Alexandre Parafita

Alexandre Parafita

O povo, esse crítico mordaz

O lavrador, o burro e o tamoeiro

[Os apelos à resignação dos discursos de quem governa este país até já metem dó. Ouvimo-los no ano que findou e, de novo, eles aí estão para o ano que começa. Na lógica deste governo isto só lá vai com um povo resignado. Ora veja-se o que o povo antigo pensa sobre isso através deste Conto Popular, que há dois anos recolhi junto de um idoso num dos lares de Vila Real]

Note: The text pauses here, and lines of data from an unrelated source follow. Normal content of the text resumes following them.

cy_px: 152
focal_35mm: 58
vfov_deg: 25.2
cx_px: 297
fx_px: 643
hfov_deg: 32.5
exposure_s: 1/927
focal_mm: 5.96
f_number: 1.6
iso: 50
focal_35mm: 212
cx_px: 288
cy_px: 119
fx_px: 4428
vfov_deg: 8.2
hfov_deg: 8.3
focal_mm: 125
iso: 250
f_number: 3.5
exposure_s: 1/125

Uma vez um lavrador foi lavrar uma terra. Quando lá chegou, pousou o tamoeiro no chão e uma raposa, que ia a passar por ali, levou-lho. O lavrador ficou muito desconsolado, pois tinha o trabalho para fazer. Nisto, o burro que estava com ele, disse-lhe:
– O que me dás se te trouxer o tamoeiro?
– Dou-te um alqueire de pão – responde o lavrador.
O burro foi então procurar a toca da raposa e, quando a achou, deitou-se à entrada fazendo-se de morto. A raposa, quando saiu cá fora, viu ali o burro e disse para dentro para o raposo que morava com ela:
– Olha que sorte a nossa, veio-nos morrer um burro aqui à porta!
O raposo veio ver e disse-lhe:
– Ainda bem, já temos jantar para vários dias. E agora como o levamos para dentro?
E diz-lhe ela:
– Traz cá o tamoeiro, que isto resolve-se já!
Então os dois prenderam o tamoeiro à cabeça da raposa e à do burro para o puxarem. Nisto o burro levantou-se do chão e desatou a fugir, levando a raposa de rastos presa ao tamoeiro. Mal deu conta, diz o raposo:
– Então pr’onde é que o levas? Trá-lo para aqui, não o queiras só pra ti!

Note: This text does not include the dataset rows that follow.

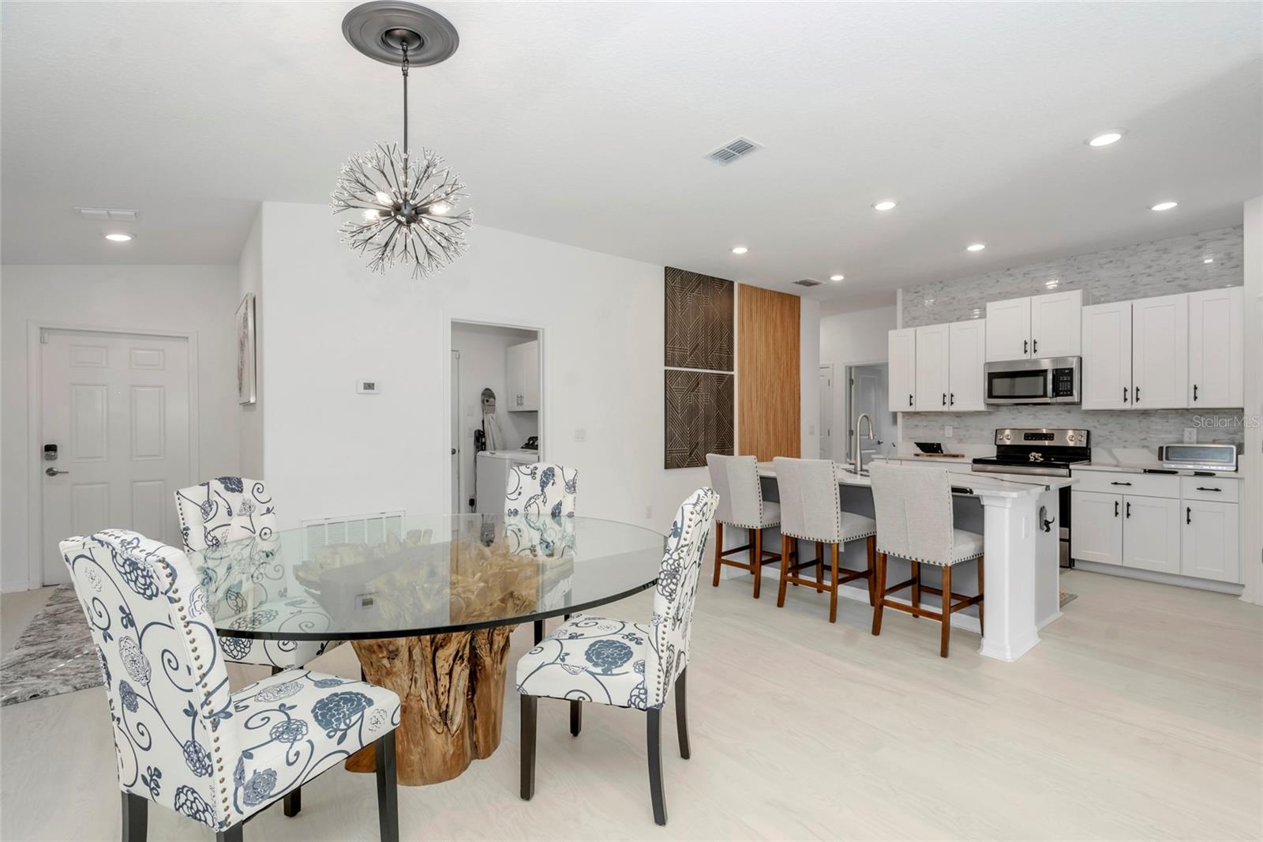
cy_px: 421
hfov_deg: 96.7
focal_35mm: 16
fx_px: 561
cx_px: 632
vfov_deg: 73.7
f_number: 6.7
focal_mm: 16
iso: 320
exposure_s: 1/60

O burro entregou então o tamoeiro ao lavrador, mas este não cumpriu com a sua parte. Em vez do alqueire de pão que prometeu, deu-lhe um alqueire de areia. Por isso ainda hoje a está a roer, especialmente durante a noite. E é por isso também que o burro é assim mesmo: humilde e resignado, todos fazem dele o que querem.